June Renew: Day Nine
The problem I’m running into is there’s no one around to keep me in check. No one who can lasso me and my thoughts when they start bucking wildly. I suppose that’s what a partner or a close friend is for, but I’m pretty much on my own right now. This ain’t my first solo rodeo either. I’ve never had a problem being by myself. The problem is in this day and age, when so many unprecedented stories are just bursting at the seams, what’s to stop me from herding myself onto the crazy corral? Who will tell me when enough is enough and it’s time to get grounded? Or will I discover that old dusty trail was the right one to go down all along?
I know its not feasible to have someone agree with literally every single thing I think, but where’s the cowboy who’ll mosey on over and at least let me speak? It’s like there’s such fear I have into saying my real feelings when I’m worried someone may send me out to pasture for saying so. I remember the guy I dated when I was 20 having some strong opinions about the political climate at the time. It was 2006, so Bush was president. He was a liberal so he clearly didn’t like him. And, at the time, I didn’t care for him much either, but felt he was getting a bad wrap. So it bothered me hearing such crap being talked about the president at the time, but I had no brass balls to say anything back. It wasn’t his fault. He just had thoughts. And if I can’t wrangle up the same courtesy for myself, I may as well brand myself a Grade-A loser.
I suppose one of these days there will be someone who not only can corral my crazy, but actually wants to do so. It takes a big act of caring to tell your loved one when to shut the fuck up.
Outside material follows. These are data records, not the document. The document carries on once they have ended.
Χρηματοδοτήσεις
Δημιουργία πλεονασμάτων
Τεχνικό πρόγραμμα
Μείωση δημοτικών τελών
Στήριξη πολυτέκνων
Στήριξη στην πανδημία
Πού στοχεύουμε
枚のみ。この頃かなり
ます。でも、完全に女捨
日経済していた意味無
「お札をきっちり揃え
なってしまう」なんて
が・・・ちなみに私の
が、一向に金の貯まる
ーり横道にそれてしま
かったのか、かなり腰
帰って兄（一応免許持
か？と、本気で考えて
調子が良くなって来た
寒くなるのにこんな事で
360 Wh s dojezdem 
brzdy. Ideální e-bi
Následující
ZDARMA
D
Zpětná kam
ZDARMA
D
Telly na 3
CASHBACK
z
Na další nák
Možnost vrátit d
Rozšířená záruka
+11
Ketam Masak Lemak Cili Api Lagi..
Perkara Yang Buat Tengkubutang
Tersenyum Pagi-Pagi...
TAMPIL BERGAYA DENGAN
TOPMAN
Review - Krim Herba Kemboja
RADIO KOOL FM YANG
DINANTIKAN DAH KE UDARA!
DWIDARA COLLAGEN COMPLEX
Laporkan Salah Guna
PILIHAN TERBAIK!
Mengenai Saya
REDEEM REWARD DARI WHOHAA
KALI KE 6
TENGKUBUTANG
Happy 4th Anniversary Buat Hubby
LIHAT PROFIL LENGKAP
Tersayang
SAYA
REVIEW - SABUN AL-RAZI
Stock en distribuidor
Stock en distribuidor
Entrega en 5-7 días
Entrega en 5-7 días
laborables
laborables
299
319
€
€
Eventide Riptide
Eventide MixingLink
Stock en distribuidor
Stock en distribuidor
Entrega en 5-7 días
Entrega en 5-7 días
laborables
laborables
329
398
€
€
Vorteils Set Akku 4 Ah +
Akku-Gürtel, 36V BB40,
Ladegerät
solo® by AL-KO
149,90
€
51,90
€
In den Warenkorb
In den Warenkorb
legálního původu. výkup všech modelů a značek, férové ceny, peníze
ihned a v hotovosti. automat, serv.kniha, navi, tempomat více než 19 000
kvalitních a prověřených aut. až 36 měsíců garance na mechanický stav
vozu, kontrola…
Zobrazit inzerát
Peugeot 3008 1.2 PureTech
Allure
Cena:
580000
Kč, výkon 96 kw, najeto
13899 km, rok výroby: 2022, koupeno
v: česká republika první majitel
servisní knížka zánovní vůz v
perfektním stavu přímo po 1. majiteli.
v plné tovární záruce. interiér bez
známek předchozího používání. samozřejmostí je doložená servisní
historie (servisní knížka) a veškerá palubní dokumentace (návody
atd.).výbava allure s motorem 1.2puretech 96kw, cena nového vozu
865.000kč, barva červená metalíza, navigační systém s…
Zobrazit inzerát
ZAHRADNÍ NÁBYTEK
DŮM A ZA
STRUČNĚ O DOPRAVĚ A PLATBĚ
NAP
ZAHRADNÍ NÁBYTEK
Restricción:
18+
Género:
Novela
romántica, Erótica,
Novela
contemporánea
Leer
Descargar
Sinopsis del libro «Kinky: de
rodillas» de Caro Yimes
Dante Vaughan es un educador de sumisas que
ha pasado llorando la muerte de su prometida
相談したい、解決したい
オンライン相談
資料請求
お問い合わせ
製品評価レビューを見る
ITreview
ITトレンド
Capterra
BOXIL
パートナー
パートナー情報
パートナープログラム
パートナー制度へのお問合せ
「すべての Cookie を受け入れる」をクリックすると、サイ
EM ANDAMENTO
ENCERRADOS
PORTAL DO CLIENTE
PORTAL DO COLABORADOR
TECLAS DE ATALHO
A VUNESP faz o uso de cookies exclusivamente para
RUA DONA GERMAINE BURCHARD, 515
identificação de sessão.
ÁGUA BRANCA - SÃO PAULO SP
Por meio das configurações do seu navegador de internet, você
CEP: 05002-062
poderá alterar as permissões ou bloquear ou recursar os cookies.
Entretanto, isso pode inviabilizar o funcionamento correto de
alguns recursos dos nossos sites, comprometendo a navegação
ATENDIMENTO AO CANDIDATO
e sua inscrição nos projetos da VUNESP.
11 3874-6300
To say, “Whoa, girl,” and back away. Untethered and unchained though, I have all sorts of places my mind could go. And based on current events, I may be more right than all the other free-range folks think I am. Only time will tell. Until then, I’ve got every intention of just being this person until the cows come home. No need to roll over and buy the farm when there’s plenty of good stuff to hitch my wagon to.